• [Requirement] What lines below hold the string "Silkscreen"? Copy them all.

• [Records for the exercise]
↓

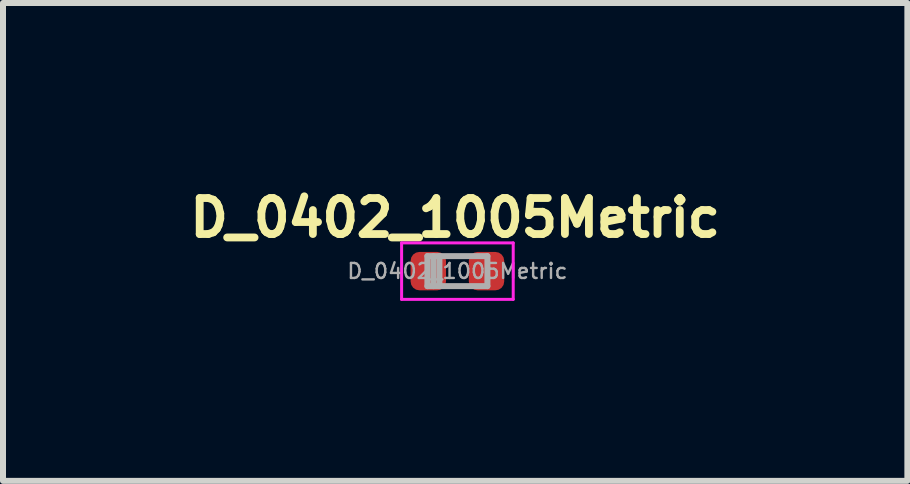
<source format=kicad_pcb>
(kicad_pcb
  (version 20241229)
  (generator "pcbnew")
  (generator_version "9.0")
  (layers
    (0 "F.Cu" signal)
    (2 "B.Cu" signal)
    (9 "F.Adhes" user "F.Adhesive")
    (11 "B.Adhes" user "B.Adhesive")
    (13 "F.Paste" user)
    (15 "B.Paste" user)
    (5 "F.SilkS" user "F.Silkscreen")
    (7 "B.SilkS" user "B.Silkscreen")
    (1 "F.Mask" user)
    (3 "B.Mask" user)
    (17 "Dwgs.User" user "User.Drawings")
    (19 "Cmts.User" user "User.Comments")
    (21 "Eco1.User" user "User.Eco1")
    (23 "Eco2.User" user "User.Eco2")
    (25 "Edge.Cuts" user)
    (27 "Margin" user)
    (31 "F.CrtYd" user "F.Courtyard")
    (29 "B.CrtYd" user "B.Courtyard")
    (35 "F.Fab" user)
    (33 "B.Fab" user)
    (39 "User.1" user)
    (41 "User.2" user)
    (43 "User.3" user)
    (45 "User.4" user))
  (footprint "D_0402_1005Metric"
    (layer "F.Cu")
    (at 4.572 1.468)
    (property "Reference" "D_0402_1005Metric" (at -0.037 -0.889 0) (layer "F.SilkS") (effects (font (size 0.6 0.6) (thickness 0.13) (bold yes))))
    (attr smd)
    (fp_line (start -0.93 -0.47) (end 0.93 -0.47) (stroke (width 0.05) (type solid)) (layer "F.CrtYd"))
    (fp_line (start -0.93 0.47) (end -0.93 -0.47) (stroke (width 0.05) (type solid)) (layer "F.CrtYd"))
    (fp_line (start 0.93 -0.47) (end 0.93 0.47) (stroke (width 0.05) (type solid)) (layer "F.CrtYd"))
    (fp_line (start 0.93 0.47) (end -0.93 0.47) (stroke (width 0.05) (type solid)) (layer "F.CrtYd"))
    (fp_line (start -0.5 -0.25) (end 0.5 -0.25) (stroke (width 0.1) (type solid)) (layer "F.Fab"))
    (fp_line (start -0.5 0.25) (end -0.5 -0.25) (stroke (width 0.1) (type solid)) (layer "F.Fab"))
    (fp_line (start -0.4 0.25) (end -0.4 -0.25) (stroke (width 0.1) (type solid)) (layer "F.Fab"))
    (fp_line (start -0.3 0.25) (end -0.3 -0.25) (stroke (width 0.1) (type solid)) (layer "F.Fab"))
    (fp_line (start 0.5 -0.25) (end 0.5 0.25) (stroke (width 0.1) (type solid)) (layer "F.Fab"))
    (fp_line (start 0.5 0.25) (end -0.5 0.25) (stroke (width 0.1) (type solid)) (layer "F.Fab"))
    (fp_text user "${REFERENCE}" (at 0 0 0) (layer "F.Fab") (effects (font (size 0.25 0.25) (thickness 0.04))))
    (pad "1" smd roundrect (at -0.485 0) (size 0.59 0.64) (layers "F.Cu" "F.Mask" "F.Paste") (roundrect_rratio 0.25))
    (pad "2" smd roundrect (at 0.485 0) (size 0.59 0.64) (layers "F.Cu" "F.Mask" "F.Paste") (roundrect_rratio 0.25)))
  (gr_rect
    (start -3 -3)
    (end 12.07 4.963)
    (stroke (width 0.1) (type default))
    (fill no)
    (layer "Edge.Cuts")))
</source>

↑

• [Expected output]
    (5 "F.SilkS" user "F.Silkscreen")
    (7 "B.SilkS" user "B.Silkscreen")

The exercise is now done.